Convert the lines running from the start of the records through the line that contains "πριν ληφθούν δεσμευτικές", both included, into a numbered list with one line per item and no blank lines.

· · · ·

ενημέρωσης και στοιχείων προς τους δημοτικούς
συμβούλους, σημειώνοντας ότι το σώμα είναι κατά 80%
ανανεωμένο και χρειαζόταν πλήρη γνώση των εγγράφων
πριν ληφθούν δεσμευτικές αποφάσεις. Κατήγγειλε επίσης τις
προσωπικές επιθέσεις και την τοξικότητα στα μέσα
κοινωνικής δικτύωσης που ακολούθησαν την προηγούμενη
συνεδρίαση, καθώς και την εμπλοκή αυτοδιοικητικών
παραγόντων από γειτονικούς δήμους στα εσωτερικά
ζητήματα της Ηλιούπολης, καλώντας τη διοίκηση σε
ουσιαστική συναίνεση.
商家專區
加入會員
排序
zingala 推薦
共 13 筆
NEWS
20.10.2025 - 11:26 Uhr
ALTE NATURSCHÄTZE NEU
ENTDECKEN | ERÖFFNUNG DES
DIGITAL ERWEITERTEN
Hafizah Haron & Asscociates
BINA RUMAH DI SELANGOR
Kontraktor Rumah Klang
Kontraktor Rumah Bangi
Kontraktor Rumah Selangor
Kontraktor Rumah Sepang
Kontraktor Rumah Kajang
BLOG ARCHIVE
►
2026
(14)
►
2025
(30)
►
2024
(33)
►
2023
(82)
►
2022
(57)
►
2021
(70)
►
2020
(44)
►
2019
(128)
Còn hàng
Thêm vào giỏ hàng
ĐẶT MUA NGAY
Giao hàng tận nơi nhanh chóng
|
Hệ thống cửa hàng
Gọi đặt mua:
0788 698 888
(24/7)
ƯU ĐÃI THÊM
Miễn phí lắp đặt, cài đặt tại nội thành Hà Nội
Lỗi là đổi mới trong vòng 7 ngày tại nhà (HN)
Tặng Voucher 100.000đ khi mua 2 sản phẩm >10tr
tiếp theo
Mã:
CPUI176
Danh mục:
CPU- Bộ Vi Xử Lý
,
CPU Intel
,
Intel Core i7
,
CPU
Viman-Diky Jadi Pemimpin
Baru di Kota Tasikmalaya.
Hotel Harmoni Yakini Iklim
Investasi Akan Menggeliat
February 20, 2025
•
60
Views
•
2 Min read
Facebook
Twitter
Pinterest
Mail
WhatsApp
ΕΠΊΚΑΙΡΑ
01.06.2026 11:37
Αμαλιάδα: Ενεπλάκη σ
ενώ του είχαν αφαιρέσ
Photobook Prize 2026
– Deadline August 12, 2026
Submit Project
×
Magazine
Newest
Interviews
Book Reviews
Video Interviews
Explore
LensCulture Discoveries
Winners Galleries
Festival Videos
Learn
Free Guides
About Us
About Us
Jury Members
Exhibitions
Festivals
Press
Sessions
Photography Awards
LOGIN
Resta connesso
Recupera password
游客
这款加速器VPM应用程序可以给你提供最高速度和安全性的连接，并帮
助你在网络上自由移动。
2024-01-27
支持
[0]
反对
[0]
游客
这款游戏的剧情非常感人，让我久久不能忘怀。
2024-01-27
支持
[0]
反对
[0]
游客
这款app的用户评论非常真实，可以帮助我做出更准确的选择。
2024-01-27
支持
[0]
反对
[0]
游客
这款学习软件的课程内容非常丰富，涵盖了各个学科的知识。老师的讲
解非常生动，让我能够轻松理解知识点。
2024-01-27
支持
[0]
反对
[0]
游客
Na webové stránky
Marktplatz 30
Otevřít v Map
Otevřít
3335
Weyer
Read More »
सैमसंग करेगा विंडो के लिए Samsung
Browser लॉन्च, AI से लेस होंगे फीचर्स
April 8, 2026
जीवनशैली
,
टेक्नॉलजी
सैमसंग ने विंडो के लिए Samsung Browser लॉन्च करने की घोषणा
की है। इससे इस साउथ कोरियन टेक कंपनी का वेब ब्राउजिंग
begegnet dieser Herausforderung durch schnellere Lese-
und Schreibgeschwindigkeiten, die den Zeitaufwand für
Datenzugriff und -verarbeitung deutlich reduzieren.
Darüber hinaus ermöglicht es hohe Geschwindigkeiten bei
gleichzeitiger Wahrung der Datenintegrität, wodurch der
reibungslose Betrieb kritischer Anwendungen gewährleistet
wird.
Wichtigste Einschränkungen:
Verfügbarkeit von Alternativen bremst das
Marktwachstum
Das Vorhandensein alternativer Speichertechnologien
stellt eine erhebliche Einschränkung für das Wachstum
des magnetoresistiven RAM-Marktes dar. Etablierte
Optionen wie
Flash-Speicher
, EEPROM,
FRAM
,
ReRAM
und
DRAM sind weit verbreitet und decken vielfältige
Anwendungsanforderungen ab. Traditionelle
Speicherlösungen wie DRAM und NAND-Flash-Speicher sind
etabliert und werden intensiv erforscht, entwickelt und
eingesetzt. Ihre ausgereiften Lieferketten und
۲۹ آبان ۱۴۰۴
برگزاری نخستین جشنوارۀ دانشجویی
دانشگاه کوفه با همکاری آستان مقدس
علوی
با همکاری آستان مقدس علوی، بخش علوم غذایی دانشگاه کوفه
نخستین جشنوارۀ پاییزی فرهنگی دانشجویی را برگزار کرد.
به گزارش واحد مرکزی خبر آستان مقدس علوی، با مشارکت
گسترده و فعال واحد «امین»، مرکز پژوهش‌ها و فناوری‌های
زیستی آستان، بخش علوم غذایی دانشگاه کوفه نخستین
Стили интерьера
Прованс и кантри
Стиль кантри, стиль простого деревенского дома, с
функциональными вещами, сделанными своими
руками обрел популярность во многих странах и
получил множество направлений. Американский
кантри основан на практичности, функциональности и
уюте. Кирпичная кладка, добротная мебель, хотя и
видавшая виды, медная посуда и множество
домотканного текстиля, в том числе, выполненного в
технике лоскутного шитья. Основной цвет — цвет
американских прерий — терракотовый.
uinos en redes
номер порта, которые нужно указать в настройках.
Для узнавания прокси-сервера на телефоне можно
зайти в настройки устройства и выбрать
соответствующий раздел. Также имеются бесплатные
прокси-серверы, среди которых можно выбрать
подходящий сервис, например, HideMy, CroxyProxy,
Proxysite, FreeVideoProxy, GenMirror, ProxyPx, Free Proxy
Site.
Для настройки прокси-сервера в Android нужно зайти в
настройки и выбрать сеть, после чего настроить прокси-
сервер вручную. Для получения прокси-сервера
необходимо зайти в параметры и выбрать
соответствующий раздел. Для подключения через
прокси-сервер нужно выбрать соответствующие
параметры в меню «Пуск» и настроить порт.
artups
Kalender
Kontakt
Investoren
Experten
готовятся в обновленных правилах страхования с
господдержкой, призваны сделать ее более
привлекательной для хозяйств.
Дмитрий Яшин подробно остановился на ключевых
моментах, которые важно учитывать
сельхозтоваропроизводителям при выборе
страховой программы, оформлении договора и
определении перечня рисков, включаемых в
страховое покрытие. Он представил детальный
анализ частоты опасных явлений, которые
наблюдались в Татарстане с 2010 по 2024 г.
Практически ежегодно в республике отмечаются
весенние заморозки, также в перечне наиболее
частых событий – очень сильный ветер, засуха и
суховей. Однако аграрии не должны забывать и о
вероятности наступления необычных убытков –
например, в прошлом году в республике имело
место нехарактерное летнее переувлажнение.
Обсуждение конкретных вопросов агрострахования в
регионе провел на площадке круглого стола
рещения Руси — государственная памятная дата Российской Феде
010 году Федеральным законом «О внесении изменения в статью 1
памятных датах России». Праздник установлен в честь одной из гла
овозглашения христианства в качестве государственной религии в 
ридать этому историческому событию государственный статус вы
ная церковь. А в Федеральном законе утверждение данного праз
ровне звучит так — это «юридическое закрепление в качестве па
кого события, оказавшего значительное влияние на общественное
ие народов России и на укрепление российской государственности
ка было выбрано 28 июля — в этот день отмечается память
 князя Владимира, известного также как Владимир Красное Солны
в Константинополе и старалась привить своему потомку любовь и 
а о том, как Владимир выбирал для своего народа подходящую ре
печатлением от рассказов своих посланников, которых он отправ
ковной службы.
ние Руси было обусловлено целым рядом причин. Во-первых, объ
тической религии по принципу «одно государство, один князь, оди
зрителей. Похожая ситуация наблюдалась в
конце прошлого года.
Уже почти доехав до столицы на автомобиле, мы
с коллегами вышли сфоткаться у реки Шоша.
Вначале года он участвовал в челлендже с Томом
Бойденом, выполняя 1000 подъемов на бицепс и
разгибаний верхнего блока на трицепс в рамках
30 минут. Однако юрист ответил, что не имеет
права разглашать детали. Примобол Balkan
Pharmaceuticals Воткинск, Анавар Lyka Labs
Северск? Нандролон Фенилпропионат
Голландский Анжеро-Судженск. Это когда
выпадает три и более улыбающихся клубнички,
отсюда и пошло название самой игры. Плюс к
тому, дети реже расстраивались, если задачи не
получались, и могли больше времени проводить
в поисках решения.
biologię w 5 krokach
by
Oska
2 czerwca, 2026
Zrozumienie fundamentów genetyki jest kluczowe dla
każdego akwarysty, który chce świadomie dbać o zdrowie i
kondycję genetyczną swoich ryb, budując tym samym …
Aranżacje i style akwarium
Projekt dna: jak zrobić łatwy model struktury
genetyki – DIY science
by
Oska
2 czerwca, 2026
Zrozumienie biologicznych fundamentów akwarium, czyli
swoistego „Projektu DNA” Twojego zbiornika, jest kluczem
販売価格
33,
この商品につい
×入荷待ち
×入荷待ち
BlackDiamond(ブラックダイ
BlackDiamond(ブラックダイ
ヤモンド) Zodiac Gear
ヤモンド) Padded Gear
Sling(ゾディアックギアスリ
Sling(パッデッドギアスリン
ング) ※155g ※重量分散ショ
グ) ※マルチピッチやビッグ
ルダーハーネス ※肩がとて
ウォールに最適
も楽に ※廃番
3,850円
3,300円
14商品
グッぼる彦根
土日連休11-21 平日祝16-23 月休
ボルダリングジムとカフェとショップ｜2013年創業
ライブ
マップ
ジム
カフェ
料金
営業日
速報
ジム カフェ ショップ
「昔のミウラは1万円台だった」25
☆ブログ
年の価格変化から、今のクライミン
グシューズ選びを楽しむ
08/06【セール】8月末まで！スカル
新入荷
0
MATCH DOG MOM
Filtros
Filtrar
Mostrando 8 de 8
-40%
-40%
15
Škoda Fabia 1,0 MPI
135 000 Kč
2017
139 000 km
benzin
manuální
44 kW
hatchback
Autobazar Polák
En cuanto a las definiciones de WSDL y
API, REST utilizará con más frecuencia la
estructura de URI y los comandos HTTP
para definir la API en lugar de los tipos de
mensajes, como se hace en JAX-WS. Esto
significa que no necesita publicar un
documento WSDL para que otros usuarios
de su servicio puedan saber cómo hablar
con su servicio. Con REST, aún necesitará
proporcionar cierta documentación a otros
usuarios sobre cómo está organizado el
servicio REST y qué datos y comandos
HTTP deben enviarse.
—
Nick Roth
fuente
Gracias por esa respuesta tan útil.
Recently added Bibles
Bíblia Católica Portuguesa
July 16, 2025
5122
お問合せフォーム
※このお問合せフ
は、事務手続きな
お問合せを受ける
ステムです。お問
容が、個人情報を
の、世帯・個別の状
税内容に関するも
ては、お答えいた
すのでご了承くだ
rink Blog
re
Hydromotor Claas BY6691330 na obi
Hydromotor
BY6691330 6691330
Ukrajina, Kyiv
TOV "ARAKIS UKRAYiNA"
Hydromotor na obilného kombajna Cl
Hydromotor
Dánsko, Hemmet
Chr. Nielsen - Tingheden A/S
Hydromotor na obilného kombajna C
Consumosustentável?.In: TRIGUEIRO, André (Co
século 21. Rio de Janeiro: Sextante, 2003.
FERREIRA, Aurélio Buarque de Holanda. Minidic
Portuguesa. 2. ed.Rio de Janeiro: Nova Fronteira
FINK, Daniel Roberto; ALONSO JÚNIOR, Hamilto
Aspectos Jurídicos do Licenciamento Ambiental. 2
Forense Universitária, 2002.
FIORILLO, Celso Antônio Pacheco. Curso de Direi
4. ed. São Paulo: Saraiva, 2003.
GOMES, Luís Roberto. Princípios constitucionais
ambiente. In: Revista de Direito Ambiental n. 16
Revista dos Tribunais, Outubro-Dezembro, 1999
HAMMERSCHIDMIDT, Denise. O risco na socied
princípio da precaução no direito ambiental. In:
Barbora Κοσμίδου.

· · · ·

* Reply
1. ενημέρωσης και στοιχείων προς τους δημοτικούς
2. συμβούλους, σημειώνοντας ότι το σώμα είναι κατά 80%
3. ανανεωμένο και χρειαζόταν πλήρη γνώση των εγγράφων
4. πριν ληφθούν δεσμευτικές αποφάσεις. Κατήγγειλε επίσης τις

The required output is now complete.